**Exercise requirements**
Copy the exercise passage from "At all. My trainer" through "It’s all mental.", swapping "trainer" for "coach".

To get sold-out on exercise, everyone must find their thing that they love to do.
For me, this is running and classes. I’m always fighting to turn off my mind, and there’s nothing like going for a run to reduce life down to something as simple as putting one foot in front of the other. This isn’t to say all kinds of running works for me. I hate running on a treadmill. I’ll do it (I melt in the rain, you know) but nothing makes me feel more free than watching scenery pass as I run by. As much as I like being alone with my thoughts on a run, I’m so much more motivated if I meet people for a run. That’s because I’m super social, and being around people motivates me. Which is why classes really work for me. I’m so blessed to have friends at my gym, but even knowing there’s a whole room of strangers meeting up to work out really works for me. I’m more and more convinced that everyone has something they can get into exercise-wise, if they only cared to find it.
I have no core.
At all. My trainer has been working with me to build core muscles and overall lean muscle to help support my running. I can do a wussy plank for 30 seconds before collapsing. But that’s fifteen more seconds than I could do the first time. My core is sore for days after we meet, but I’m becoming aware of muscles I didn’t know I had before. I have to build my core and lean muscle mass, because it will make me a stronger runner, better at yoga (also on The List), and (one day) make bearing a child easier.
It’s all mental.

**Supplied material**
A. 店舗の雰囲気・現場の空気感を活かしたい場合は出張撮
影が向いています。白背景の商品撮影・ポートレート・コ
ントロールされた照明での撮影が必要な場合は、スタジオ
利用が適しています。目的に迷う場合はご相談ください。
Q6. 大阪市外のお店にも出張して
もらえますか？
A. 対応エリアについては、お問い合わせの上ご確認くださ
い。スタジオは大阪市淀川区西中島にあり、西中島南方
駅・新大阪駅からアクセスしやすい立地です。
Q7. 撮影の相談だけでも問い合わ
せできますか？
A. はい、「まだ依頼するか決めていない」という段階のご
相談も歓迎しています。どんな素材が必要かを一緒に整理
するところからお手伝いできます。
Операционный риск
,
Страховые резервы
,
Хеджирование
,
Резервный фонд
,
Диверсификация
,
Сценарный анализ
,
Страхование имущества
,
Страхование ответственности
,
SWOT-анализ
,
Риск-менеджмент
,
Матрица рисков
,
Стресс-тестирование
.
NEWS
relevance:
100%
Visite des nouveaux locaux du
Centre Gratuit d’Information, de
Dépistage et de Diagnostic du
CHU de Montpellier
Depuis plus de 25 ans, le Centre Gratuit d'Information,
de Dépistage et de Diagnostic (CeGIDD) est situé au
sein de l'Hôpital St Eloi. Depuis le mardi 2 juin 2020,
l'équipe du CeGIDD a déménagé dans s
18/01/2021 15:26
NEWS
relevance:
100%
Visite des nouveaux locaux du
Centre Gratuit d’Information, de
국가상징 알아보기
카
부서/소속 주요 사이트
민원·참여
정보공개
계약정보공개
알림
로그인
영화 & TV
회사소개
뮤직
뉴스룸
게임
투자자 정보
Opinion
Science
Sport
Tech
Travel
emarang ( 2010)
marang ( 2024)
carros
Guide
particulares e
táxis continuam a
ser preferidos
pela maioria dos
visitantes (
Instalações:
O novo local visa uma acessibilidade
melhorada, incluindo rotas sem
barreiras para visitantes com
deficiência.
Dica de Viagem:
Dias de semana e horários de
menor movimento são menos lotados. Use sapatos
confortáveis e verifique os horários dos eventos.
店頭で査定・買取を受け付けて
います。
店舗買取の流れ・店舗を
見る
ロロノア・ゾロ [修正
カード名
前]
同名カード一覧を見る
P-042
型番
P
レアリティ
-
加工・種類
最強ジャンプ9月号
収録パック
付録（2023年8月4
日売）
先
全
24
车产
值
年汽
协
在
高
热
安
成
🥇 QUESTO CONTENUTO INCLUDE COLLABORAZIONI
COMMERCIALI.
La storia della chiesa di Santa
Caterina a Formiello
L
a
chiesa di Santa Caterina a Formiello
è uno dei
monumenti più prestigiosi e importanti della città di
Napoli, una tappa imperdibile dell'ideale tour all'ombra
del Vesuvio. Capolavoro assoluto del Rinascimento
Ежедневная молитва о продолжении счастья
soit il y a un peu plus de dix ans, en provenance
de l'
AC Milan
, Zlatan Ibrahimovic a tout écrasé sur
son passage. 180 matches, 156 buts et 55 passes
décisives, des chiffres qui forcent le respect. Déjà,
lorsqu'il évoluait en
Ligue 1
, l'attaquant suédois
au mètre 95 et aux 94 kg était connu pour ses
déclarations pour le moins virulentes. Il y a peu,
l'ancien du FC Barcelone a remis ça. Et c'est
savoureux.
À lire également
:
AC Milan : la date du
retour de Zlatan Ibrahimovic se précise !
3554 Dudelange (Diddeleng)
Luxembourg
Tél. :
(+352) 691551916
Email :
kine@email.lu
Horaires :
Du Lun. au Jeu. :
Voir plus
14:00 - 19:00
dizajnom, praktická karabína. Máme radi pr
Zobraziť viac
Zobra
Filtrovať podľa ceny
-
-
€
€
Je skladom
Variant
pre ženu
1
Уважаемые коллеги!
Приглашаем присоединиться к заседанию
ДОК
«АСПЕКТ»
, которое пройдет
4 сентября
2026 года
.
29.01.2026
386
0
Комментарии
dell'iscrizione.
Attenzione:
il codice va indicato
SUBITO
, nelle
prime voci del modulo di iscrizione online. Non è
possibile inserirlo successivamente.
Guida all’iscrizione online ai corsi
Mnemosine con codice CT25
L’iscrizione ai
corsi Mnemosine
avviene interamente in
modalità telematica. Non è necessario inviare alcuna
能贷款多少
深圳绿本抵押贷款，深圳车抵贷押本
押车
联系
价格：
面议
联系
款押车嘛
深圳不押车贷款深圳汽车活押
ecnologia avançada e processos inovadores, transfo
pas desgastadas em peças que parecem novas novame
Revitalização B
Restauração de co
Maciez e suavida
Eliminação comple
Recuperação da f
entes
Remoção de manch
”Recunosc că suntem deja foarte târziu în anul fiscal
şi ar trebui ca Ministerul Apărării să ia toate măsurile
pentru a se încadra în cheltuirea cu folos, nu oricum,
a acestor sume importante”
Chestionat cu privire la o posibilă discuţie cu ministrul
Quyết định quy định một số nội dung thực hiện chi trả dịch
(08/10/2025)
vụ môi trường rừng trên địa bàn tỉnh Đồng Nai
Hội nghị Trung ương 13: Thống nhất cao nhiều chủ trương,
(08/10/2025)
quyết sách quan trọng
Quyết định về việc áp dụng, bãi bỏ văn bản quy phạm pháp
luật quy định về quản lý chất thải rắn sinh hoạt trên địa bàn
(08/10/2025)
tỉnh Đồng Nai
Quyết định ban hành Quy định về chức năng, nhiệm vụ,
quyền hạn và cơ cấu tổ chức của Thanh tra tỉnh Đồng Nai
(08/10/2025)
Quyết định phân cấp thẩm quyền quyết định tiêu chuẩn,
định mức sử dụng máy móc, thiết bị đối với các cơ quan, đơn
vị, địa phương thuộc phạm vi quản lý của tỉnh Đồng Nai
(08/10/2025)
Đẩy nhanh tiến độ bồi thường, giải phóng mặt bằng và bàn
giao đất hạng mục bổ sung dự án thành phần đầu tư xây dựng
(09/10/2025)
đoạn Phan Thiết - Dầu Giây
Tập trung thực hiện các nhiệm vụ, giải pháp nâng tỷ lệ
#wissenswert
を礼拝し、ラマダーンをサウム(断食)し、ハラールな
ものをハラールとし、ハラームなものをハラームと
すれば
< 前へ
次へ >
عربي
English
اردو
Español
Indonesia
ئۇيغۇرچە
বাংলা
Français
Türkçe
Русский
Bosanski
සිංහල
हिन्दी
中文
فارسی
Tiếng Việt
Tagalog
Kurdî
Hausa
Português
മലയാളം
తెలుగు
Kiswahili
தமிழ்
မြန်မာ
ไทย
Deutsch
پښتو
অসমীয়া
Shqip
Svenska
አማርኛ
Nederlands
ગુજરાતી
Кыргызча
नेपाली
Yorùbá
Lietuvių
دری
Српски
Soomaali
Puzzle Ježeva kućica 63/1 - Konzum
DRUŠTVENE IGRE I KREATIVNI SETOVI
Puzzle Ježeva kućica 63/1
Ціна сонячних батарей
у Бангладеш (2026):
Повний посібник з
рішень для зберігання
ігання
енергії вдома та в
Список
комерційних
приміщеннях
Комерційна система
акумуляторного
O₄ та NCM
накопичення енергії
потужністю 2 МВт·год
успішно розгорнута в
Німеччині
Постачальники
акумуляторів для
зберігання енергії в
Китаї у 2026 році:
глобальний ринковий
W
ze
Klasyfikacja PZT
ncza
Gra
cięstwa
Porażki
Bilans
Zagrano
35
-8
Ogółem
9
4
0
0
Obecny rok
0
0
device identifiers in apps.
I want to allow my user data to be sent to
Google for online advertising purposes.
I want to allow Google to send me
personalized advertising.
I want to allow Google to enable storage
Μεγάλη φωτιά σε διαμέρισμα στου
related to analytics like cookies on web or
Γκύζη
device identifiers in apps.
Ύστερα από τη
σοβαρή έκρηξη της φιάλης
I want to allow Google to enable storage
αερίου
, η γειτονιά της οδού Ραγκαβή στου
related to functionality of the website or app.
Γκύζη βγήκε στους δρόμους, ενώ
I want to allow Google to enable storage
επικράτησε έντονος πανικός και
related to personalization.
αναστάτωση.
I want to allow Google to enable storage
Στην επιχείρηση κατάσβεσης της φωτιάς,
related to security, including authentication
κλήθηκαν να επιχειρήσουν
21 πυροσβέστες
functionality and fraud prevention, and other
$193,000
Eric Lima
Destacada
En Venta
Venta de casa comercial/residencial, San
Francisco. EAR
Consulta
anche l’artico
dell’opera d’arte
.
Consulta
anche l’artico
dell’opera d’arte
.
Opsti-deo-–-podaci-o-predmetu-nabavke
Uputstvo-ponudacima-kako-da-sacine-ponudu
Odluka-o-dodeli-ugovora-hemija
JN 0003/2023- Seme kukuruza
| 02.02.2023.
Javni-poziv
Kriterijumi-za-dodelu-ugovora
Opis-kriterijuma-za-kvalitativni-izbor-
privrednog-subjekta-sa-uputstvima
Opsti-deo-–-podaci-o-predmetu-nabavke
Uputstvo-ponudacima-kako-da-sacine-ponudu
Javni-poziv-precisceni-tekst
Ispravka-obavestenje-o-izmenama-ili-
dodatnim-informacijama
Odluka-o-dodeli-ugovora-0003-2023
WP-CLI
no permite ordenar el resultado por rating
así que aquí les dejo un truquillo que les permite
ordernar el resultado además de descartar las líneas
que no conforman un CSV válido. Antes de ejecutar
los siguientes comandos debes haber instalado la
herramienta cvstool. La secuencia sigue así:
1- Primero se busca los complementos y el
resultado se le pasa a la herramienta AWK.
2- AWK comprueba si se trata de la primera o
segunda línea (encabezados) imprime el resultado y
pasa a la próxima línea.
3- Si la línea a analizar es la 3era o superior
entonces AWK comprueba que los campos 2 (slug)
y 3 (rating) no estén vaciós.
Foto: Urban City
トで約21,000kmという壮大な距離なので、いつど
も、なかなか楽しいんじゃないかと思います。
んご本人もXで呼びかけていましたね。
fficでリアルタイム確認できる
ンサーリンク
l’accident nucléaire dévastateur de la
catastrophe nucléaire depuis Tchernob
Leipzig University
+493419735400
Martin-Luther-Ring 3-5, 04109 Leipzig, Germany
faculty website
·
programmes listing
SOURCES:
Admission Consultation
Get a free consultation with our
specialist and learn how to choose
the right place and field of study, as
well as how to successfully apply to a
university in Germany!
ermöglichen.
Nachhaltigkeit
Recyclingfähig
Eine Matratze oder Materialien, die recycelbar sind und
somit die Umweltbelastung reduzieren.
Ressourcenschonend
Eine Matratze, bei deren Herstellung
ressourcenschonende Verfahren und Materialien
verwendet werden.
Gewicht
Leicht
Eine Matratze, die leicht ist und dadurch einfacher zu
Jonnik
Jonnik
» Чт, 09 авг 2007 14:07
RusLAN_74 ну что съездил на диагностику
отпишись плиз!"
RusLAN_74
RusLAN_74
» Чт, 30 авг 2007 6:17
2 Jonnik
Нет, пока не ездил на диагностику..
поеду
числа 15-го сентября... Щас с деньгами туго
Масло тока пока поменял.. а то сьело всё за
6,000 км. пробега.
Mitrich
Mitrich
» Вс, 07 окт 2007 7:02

**Answer to the exercise**
At all. My coach has been working with me to build core muscles and overall lean muscle to help support my running. I can do a wussy plank for 30 seconds before collapsing. But that’s fifteen more seconds than I could do the first time. My core is sore for days after we meet, but I’m becoming aware of muscles I didn’t know I had before. I have to build my core and lean muscle mass, because it will make me a stronger runner, better at yoga (also on The List), and (one day) make bearing a child easier.
It’s all mental.